I can’t believe how fast Thanksgiving is approaching this year! I had a whole list of recipes I wanted to get on here before the holidays, but time is running short. I moved this recipe to the top of the list because I was so excited to share it with all of you.
Imagine the taste of pumpkin pie without the time-consuming crust making and add a crunchy topping, that is the essence of these pie bars. In addition to how simple and quick these come together, they store amazing too. This is the perfect Thanksgiving Dessert because it tastes traditional, with a little twist, and can be made a few days in advance, when stored in the refrigerator!
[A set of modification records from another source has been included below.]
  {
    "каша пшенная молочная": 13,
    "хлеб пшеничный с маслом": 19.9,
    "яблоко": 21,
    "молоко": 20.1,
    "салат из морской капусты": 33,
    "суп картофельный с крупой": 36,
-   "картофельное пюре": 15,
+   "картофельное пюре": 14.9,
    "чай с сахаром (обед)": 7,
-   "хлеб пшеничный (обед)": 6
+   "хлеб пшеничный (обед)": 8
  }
I used hazelnuts for this recipe, but pecans would be amazing to! I also used coconut oil to pour over the top but, butter could take it’s place. Also, make sure you top this with sweetened whipped cream, it is essential and puts these pie bars into the amazing category!
What desserts are you planning to have at your Thanksgiving celebration?
Dutch Pumpkin Pie Bars
- 1 29oz. can of pumpkin
- 1 1/2 cups of half and half
- 1/2 cup sugar
- 3 eggs
- 1 Tbs. pumpkin pie seasoning
Topping
- 1 cup brown sugar
- 1 1/2 cups flour
- 1/4 cup dry milk
- 1 tsp. baking powder
- 1 tsp. cinnamon
- 1/2 tsp. salt
- 2 tsp. vanilla
- 1/2 cup butter, cold and diced
- 3/4 cup hazelnuts, chopped
- 1/2 cup coconut oil (or butter), melted
Preheat the oven to 350 degrees. Grease a 9×13 inch pan with butter or coconut oil.
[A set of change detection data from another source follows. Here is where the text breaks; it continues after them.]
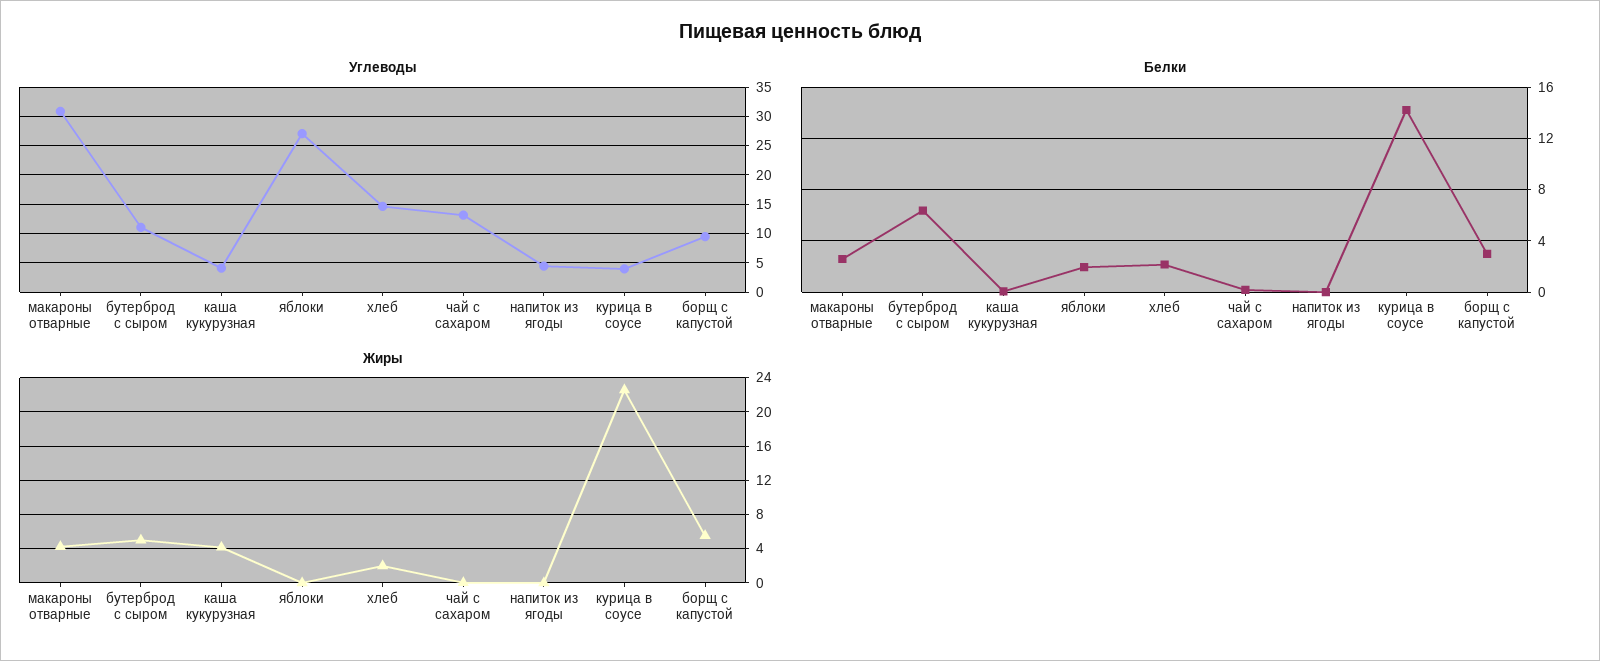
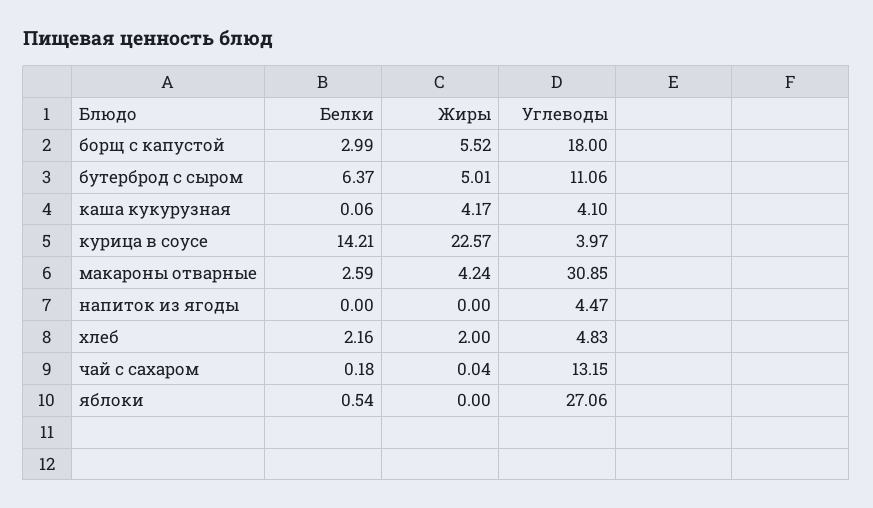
  {
    "Углеводы": {
      "макароны отварные": 30.85,
      "бутерброд с сыром": 11.06,
      "каша кукурузная": 4.1,
      "яблоки": 27.06,
-     "хлеб": 15,
+     "хлеб": 4.83,
      "чай с сахаром": 13.15,
      "напиток из ягоды": 4.47,
      "курица в соусе": 3.97,
-     "борщ с капустой": 10
+     "борщ с капустой": 18
    },
    "Белки": {
      "макароны отварные": 2.59,
      "бутерброд с сыром": 6.37,
      "каша кукурузная": 0.06,
-     "яблоки": 2,
+     "яблоки": 0.54,
      "хлеб": 2.16,
      "чай с сахаром": 0.18,
      "напиток из ягоды": 0,
      "курица в соусе": 14.21,
      "борщ с капустой": 2.99
    },
    "Жиры": {
      "макароны отварные": 4.24,
      "бутерброд с сыром": 5.01,
      "каша кукурузная": 4.17,
      "яблоки": 0,
      "хлеб": 2,
      "чай с сахаром": 0.04,
      "напиток из ягоды": 0,
      "курица в соусе": 22.57,
      "борщ с капустой": 5.52
    }
  }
In a large bowl mix together the pumpkin, half and half, sugar, eggs, and pumpkin pie seasoning. Mix until incorporated and no lumps remain. This can be done by hand (using a lot of elbow grease), with a mixer, or in a blender. Pour this mixture into the prepared 9×13 inch pan.
To make the topping place the brown sugar, flour, dry milk, baking powder, cinnamon, and salt in the bowl of your food processor. Pulse to blend, 2-3 pulses. Once combined pour the vanilla over the top of the mixture and then evenly disperse the diced butter over the top of the mixture. Pulse to combine the butter until it looks like wet sand, 6-8 pulses. Sprinkle the topping over the pumpkin mixture to evenly coat.
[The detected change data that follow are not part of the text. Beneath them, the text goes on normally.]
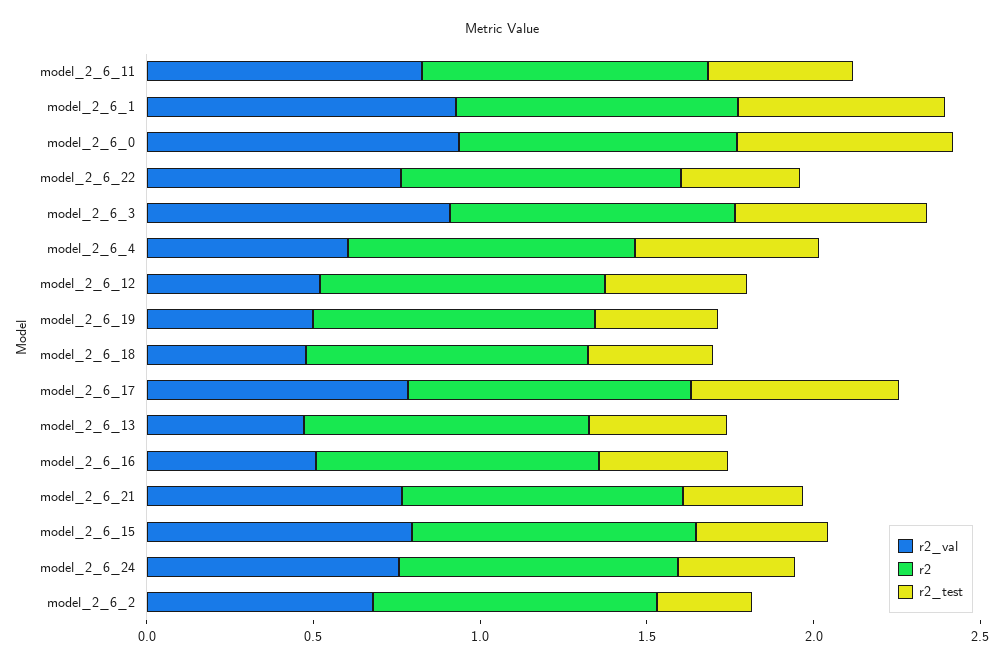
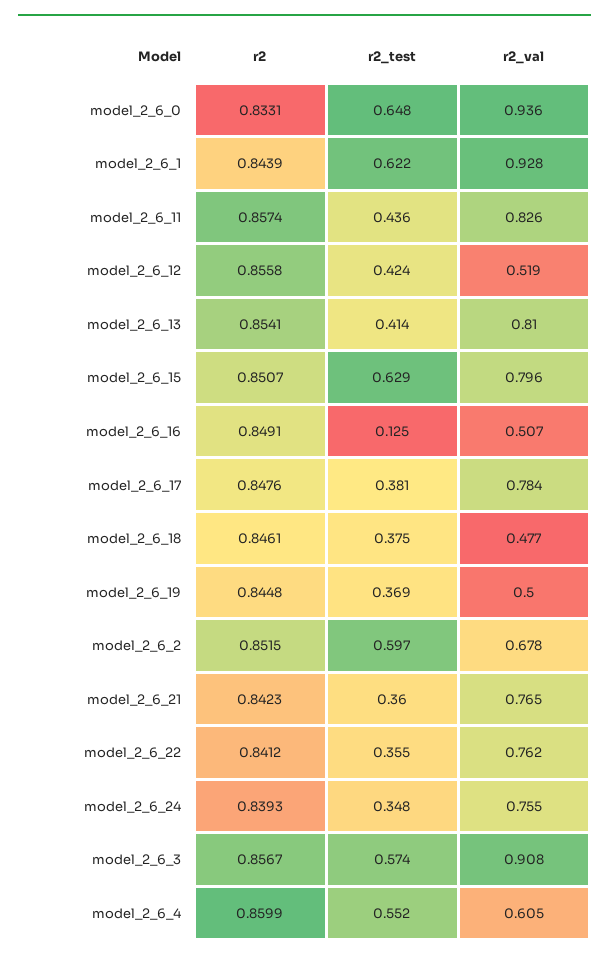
  {
    "r2_val": {
      "model_2_6_11": 0.826,
      "model_2_6_1": 0.928,
      "model_2_6_0": 0.936,
      "model_2_6_22": 0.762,
      "model_2_6_3": 0.908,
      "model_2_6_4": 0.605,
      "model_2_6_12": 0.519,
      "model_2_6_19": 0.5,
      "model_2_6_18": 0.477,
      "model_2_6_17": 0.784,
-     "model_2_6_13": 0.5,
+     "model_2_6_13": 0.81,
      "model_2_6_16": 0.507,
      "model_2_6_21": 0.765,
      "model_2_6_15": 0.796,
      "model_2_6_24": 0.755,
      "model_2_6_2": 0.678
    },
    "r2": {
      "model_2_6_11": 0.8574,
      "model_2_6_1": 0.8439,
      "model_2_6_0": 0.8331,
      "model_2_6_22": 0.8412,
      "model_2_6_3": 0.8567,
      "model_2_6_4": 0.8599,
      "model_2_6_12": 0.8558,
      "model_2_6_19": 0.8448,
      "model_2_6_18": 0.8461,
      "model_2_6_17": 0.8476,
      "model_2_6_13": 0.8541,
      "model_2_6_16": 0.8491,
      "model_2_6_21": 0.8423,
      "model_2_6_15": 0.8507,
      "model_2_6_24": 0.8393,
      "model_2_6_2": 0.8515
    },
    "r2_test": {
      "model_2_6_11": 0.436,
      "model_2_6_1": 0.622,
      "model_2_6_0": 0.648,
      "model_2_6_22": 0.355,
      "model_2_6_3": 0.574,
      "model_2_6_4": 0.552,
      "model_2_6_12": 0.424,
      "model_2_6_19": 0.369,
      "model_2_6_18": 0.375,
-     "model_2_6_17": 0.6,
+     "model_2_6_17": 0.381,
      "model_2_6_13": 0.414,
-     "model_2_6_16": 0.4,
+     "model_2_6_16": 0.125,
      "model_2_6_21": 0.36,
-     "model_2_6_15": 0.4,
+     "model_2_6_15": 0.629,
      "model_2_6_24": 0.348,
-     "model_2_6_2": 0.3
+     "model_2_6_2": 0.597
    }
  }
Place the nuts in the bowl of your food processor and process until chopped. Sprinkle over the top of the flour topping. Finally, pour the melted coconut oil (or butter) over the topping, trying to evenly distribute it. Place the bars in the oven until the topping is light brown and the filling only slightly juggles when shaken, about 50 minutes.
Cool the bars to room temperature and then refrigerate until cold, 6-8 hours. Serve topped with whipped cream and cinnamon! Store leftover bars in the refrigerator up to 3 days.